**Exercise:** Copy the records below line by line and word for word, from the very first line through the line with "thumb tip: (350, 68)", omitting each picture.

**Material to process:**
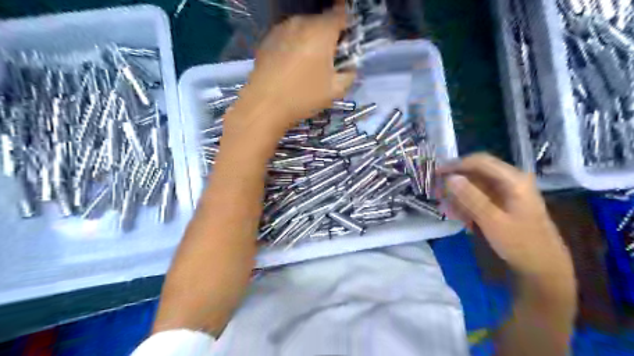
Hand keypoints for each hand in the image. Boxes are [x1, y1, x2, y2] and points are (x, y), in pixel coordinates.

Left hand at [229, 1, 354, 136]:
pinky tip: (290, 65)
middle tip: (328, 58)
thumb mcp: (335, 91)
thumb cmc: (303, 97)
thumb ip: (349, 75)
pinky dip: (293, 45)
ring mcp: (281, 29)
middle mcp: (301, 22)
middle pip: (320, 21)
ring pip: (302, 28)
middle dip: (327, 35)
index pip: (340, 15)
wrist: (264, 106)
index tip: (346, 42)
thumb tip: (350, 68)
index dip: (346, 26)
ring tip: (307, 63)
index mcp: (321, 31)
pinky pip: (287, 36)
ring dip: (309, 39)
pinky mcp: (266, 39)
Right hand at [436, 153, 574, 277]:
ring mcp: (508, 192)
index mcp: (513, 180)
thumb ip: (470, 197)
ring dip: (459, 193)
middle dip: (456, 180)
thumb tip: (450, 178)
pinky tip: (459, 214)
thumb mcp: (492, 221)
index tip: (436, 174)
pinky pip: (480, 196)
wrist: (544, 267)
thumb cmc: (520, 244)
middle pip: (477, 172)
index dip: (456, 165)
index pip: (479, 162)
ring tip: (446, 206)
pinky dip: (467, 203)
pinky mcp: (504, 203)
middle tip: (437, 191)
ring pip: (476, 184)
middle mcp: (511, 180)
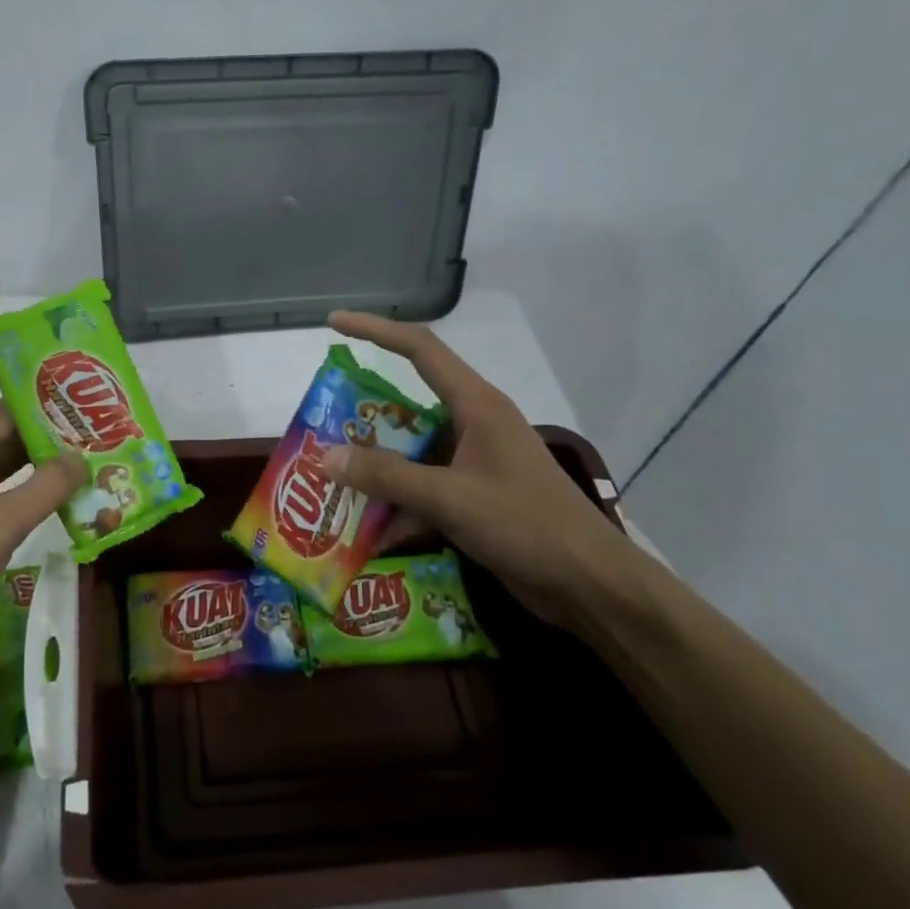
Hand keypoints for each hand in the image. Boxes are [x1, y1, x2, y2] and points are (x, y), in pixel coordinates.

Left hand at [0, 275, 86, 663]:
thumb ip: (43, 489)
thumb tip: (81, 457)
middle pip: (1, 409)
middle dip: (44, 399)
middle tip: (95, 390)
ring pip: (12, 448)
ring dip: (49, 444)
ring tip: (100, 438)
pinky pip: (13, 481)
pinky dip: (41, 480)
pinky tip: (77, 487)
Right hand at [323, 310, 640, 628]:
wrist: (589, 585)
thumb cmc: (526, 525)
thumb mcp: (450, 498)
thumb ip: (387, 476)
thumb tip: (326, 457)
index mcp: (475, 405)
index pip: (420, 349)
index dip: (375, 330)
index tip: (333, 323)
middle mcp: (472, 425)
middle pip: (406, 405)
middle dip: (363, 417)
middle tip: (320, 426)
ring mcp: (474, 462)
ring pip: (410, 452)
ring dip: (376, 467)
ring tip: (331, 480)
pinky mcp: (473, 497)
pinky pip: (422, 488)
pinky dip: (396, 505)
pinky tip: (367, 530)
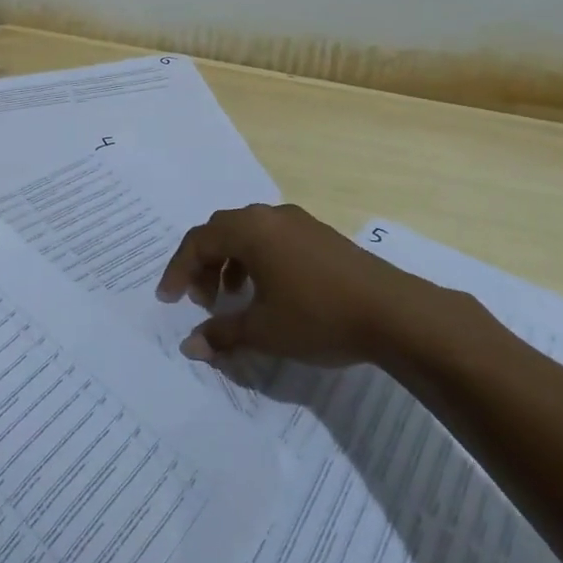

**Task solution:**
Hand keypoints for each hand in the image. Boxes are [x1, y1, x2, y2] and points are (x, y), in pixel coordinates.

Left hand at [229, 1, 354, 136]:
pinky tip: (290, 65)
middle tip: (328, 58)
thumb mcp: (335, 91)
thumb cmc: (303, 97)
thumb ip: (349, 75)
pinky dip: (293, 45)
ring mcp: (281, 29)
middle mcp: (301, 22)
middle pip: (320, 21)
ring pip: (302, 28)
middle dip: (327, 35)
index pip: (340, 15)
wrist: (264, 106)
index tip: (346, 42)
thumb tip: (350, 68)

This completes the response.